## [Reading passage]
◇ ◇ ◇ ◇ ◇ ◇ ◇

Get expert-backed tips on how to sell a mobile home by getting your legal ducks in a row and boosting the curb appeal and staging of your dwelling. —-
Your mobile home might have been a cozy comfort for the past few years, but thanks to living conservatively, you’ve saved enough to trade up for one of those site-built homes in a chic development or downtown. Now, how to handle selling your starter place so you can have more money in your pocket for the future?
There are some logistics involved — you’ll need to make sure your property is legally attached to land so it’s not considered a movable asset, plus make it appear spacious and inviting in spite of the ranch-like challenge of a boxy shape.
“There are some mobile homes that are so well done and so upper-end and kept up so well, it’s hard to tell it’s a mobile home,” says Sheila Newton, a veteran real estate agent and single-family homes expert serving Anderson, South Carolina, who has sold several mobile homes.
To make yours look like the type of home Newton describes, here are our expert tips on how to prepare your manufactured home so it fetches a great price and sells at a fast clip.
1. Sync up with a real estate agent who has experience in local mobile home sales.
Just like selling a site-built home, selling a manufactured home can have its hurdles. But a seasoned real estate agent with experience in selling mobile homes is a valuable resource in helping you stage your property, advise you on repairs and improvements, and know what housing codes you need to meet to get to the closing table.

◇ ◇ ◇ ◇ ◇ ◇ ◇

## [Stored data]
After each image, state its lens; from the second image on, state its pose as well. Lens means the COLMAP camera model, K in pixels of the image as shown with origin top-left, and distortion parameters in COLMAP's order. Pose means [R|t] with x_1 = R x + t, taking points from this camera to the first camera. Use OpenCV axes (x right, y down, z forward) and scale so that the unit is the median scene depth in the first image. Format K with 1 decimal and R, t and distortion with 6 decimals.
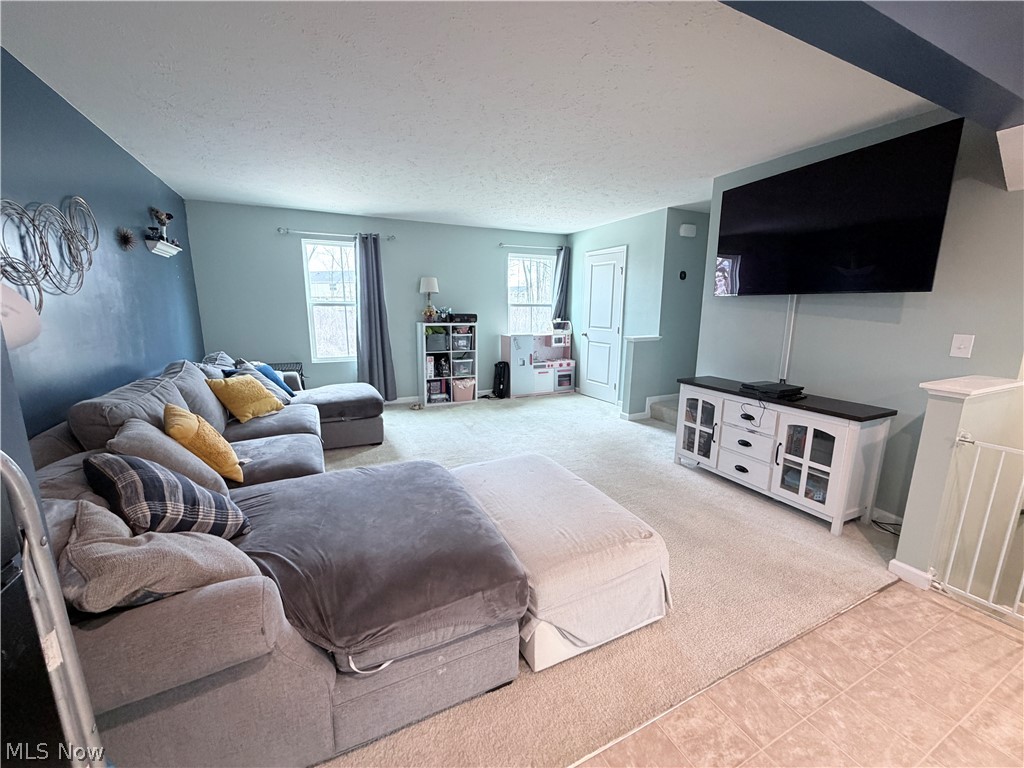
lens RADIAL K [[408.1, 0, 512.0], [0, 408.1, 384.0], [0, 0, 1]] dist [0.000937, -0.000369]
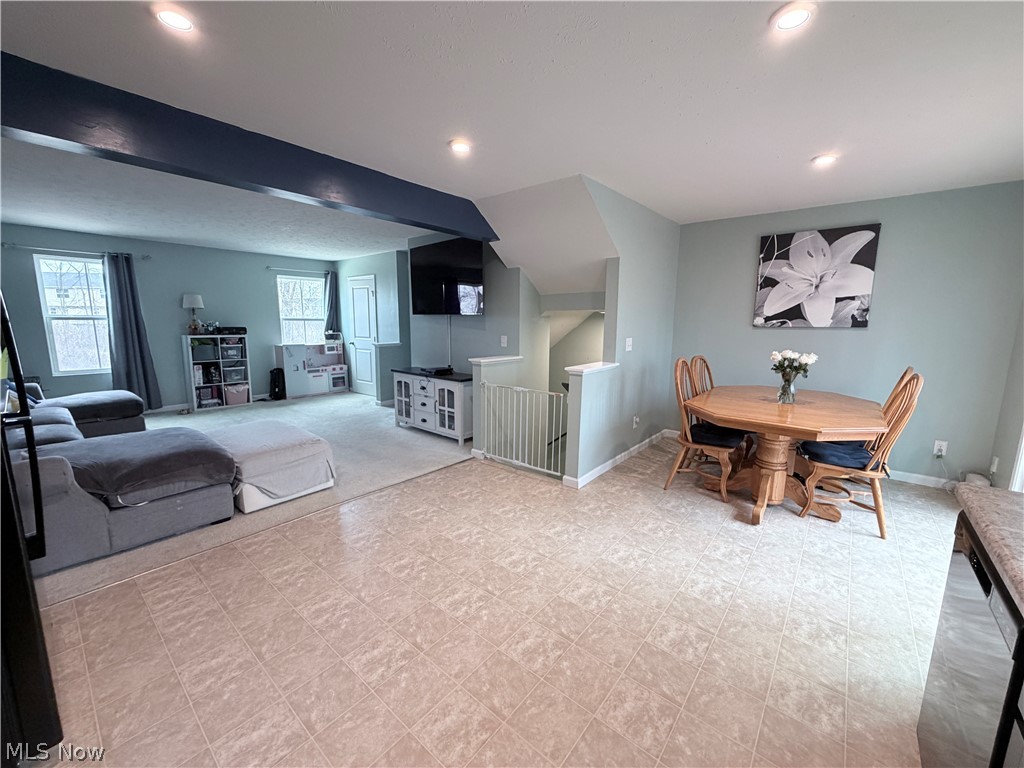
lens RADIAL K [[408.1, 0, 512.0], [0, 408.1, 384.0], [0, 0, 1]] dist [0.000937, -0.000369]
pose [[0.913046, -0.060366, 0.403366, 0.128176], [0.073171, 0.997185, -0.016395, 0.063344], [-0.401240, 0.044484, 0.914892, -0.352654]]
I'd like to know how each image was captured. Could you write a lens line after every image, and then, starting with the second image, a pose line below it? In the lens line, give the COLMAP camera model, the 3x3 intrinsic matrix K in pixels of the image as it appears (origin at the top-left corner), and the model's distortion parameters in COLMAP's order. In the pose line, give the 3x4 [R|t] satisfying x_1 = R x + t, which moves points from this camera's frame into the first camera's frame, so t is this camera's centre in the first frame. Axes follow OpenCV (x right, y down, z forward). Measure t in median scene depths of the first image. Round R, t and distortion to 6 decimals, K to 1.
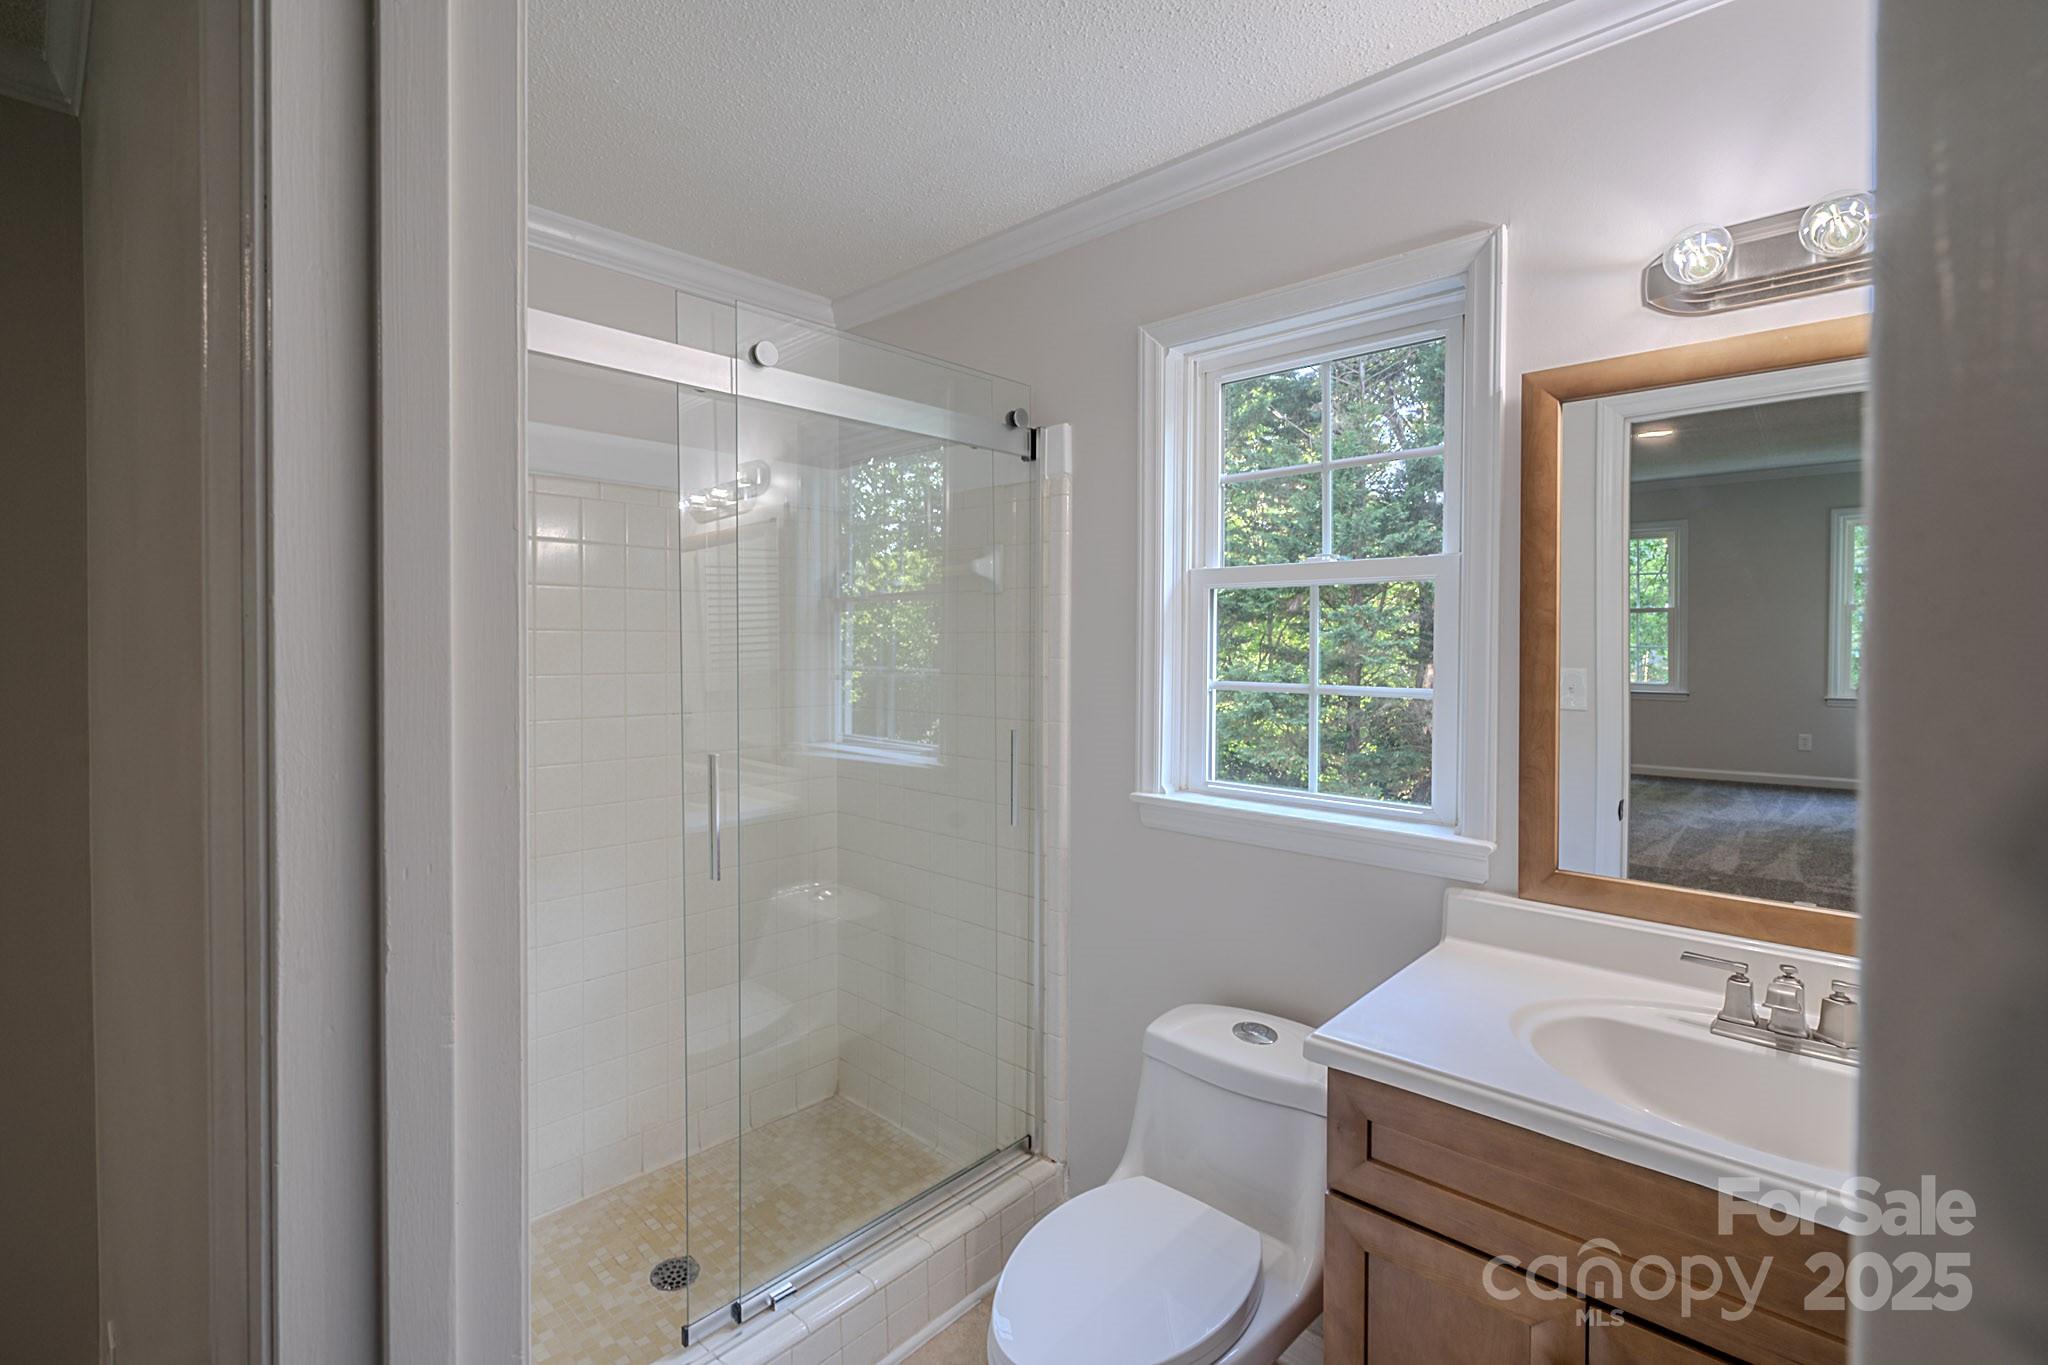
lens RADIAL K [[937.5, 0, 1013.8], [0, 937.5, 654.0], [0, 0, 1]] dist [-0.000293, 0.000808]
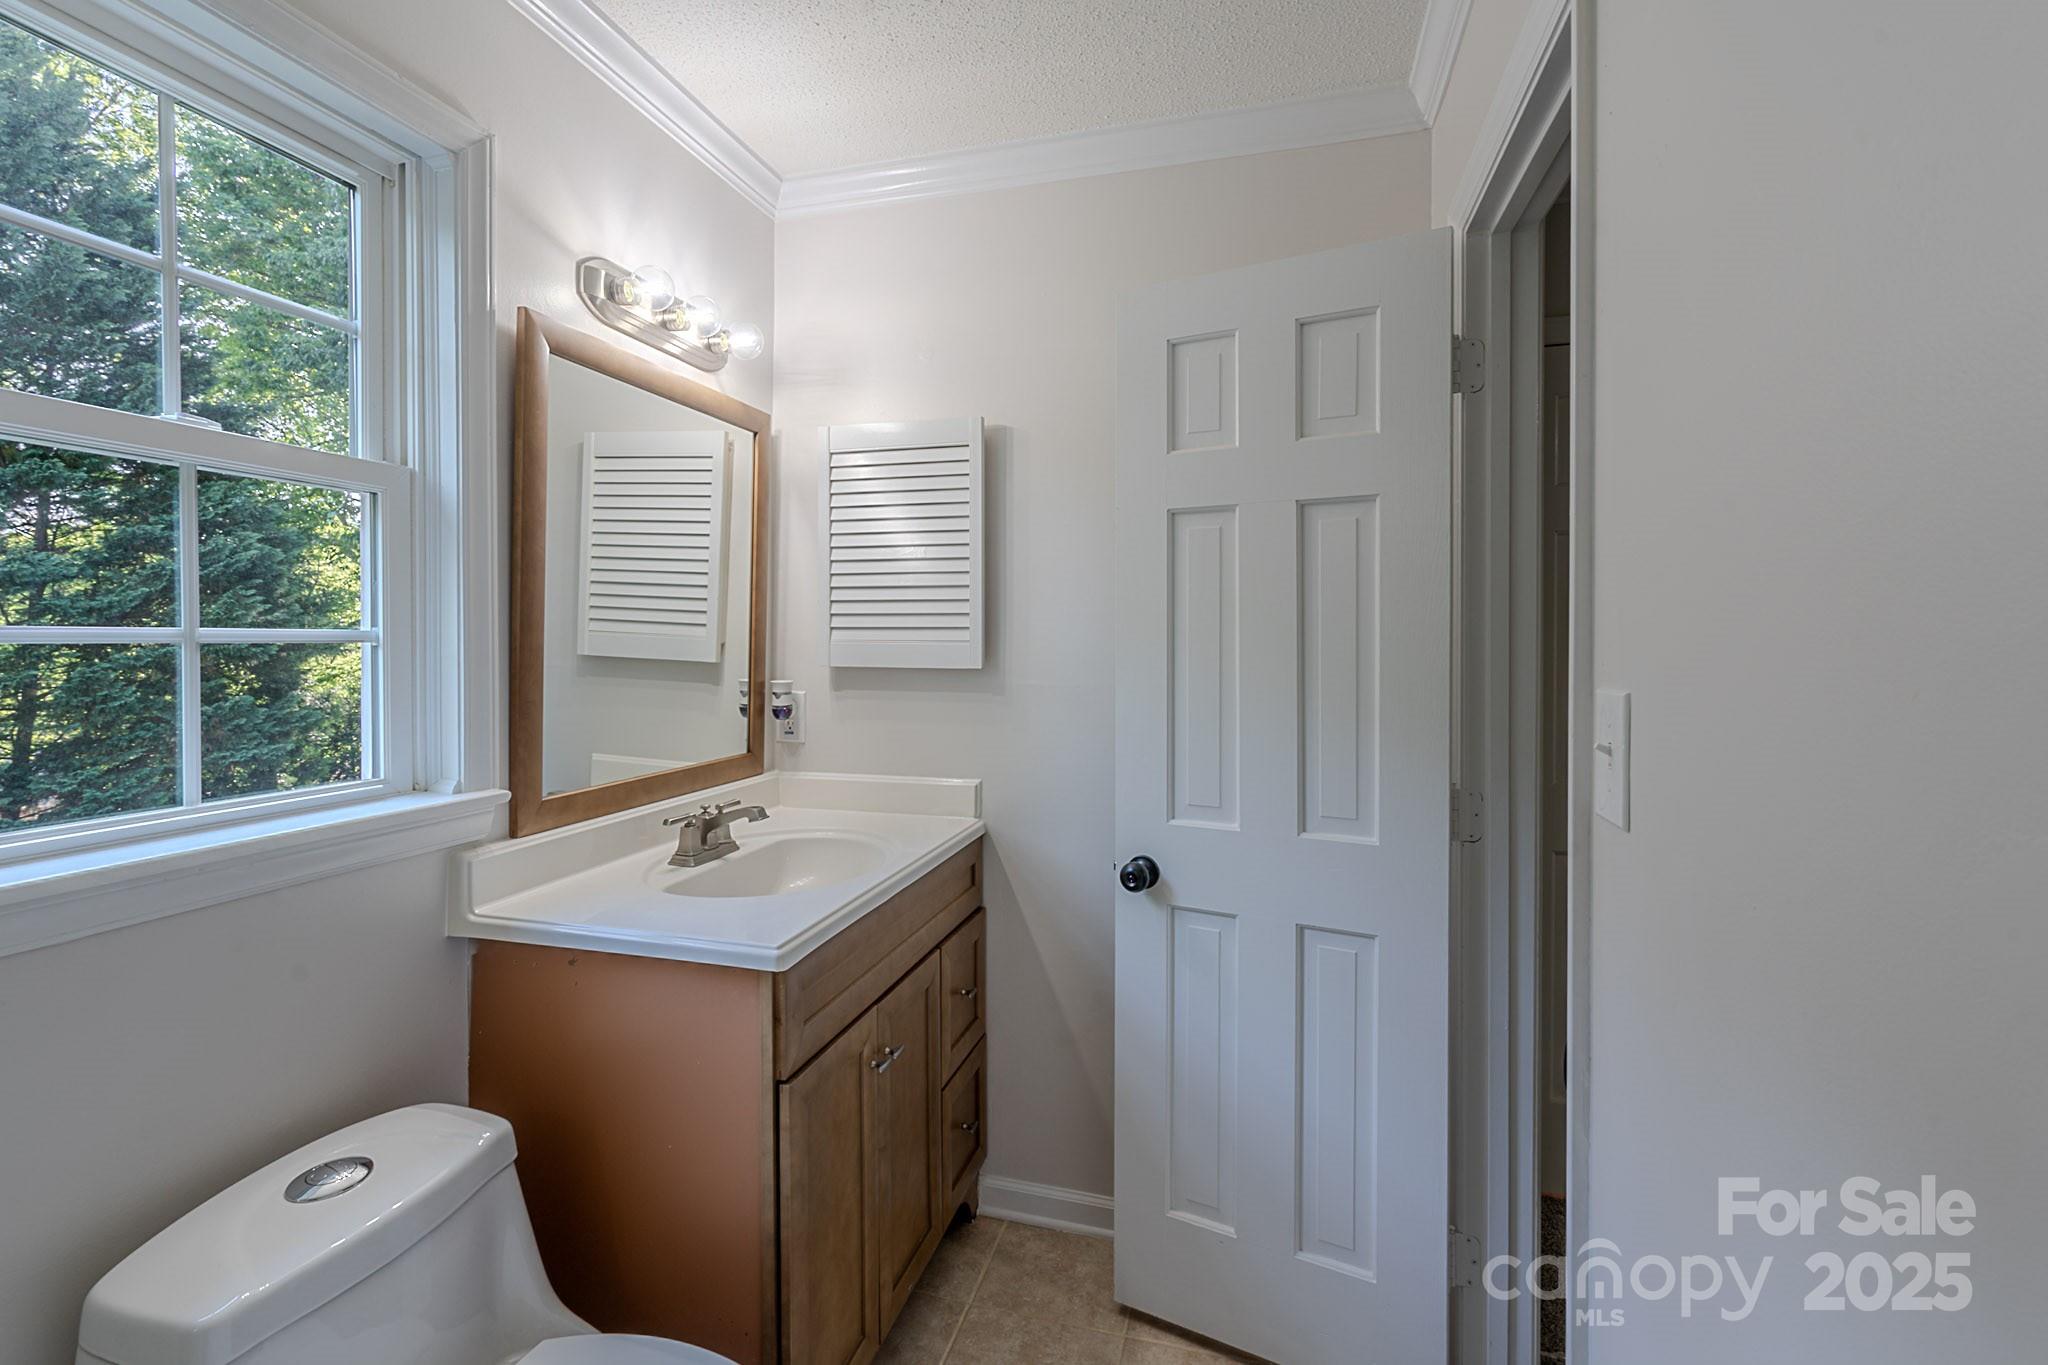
lens RADIAL K [[937.5, 0, 1013.8], [0, 937.5, 654.0], [0, 0, 1]] dist [-0.000293, 0.000808]
pose [[-0.503840, -0.011436, 0.863721, -0.565420], [0.010423, 0.999759, 0.019317, 0.053705], [-0.863734, 0.018735, -0.503599, 1.029641]]
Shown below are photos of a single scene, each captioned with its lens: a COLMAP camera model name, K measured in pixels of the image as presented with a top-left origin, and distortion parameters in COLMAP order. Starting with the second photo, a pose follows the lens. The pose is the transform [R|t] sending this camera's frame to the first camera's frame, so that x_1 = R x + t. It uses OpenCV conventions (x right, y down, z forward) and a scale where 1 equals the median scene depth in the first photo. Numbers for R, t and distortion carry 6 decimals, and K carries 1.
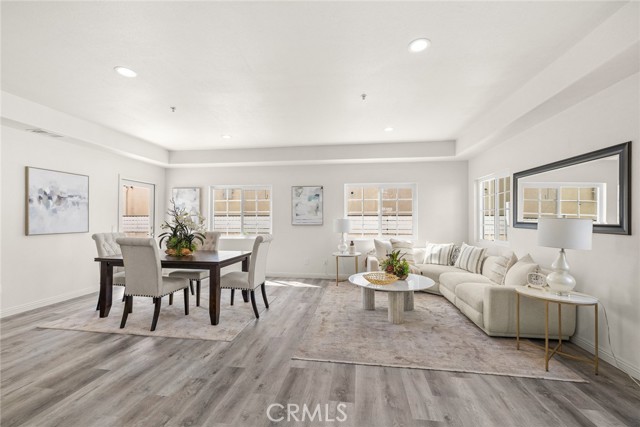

◇ ◇ ◇ ◇ ◇ ◇ ◇

## [List of tasks]
a) According to the article on selling a mobile home, which area does real estate agent Sheila Newton serve?
b) Summarize the article on selling a mobile home in two sentences.
c) Carry on the article about selling a mobile home from where it stops.

## [Results of the exercise]
a) Anderson, South Carolina.

b) Selling a mobile home involves logistics such as making sure the property is legally attached to land and making its boxy shape look spacious and inviting. The first tip is to work with a real estate agent experienced in local mobile home sales, who can help with staging, advise on repairs and improvements, and know which housing codes must be met to reach closing.

c)
HomeLight collects information about your property type to find you the best agents in your area with relevant experience, including selling manufactured housing, so you can list with confidence and find your next place to call home.
2. Detitle your mobile home to officially classify it as real estate.
People can and do sell mobile homes that aren’t attached to land, such as those on leased lots, but those are considered personal property transactions. Selling a mobile home as personal property is similar to selling a vehicle and transferring the title to a new owner.
If you’re looking to sell your mobile home as real property, it must be classified as such. The process of attaching a mobile home to a piece of land is called de-titling. This legal process retires the DMV-issued title and changes it to a warranty deed for people who own both the mobile home and the property where it sits.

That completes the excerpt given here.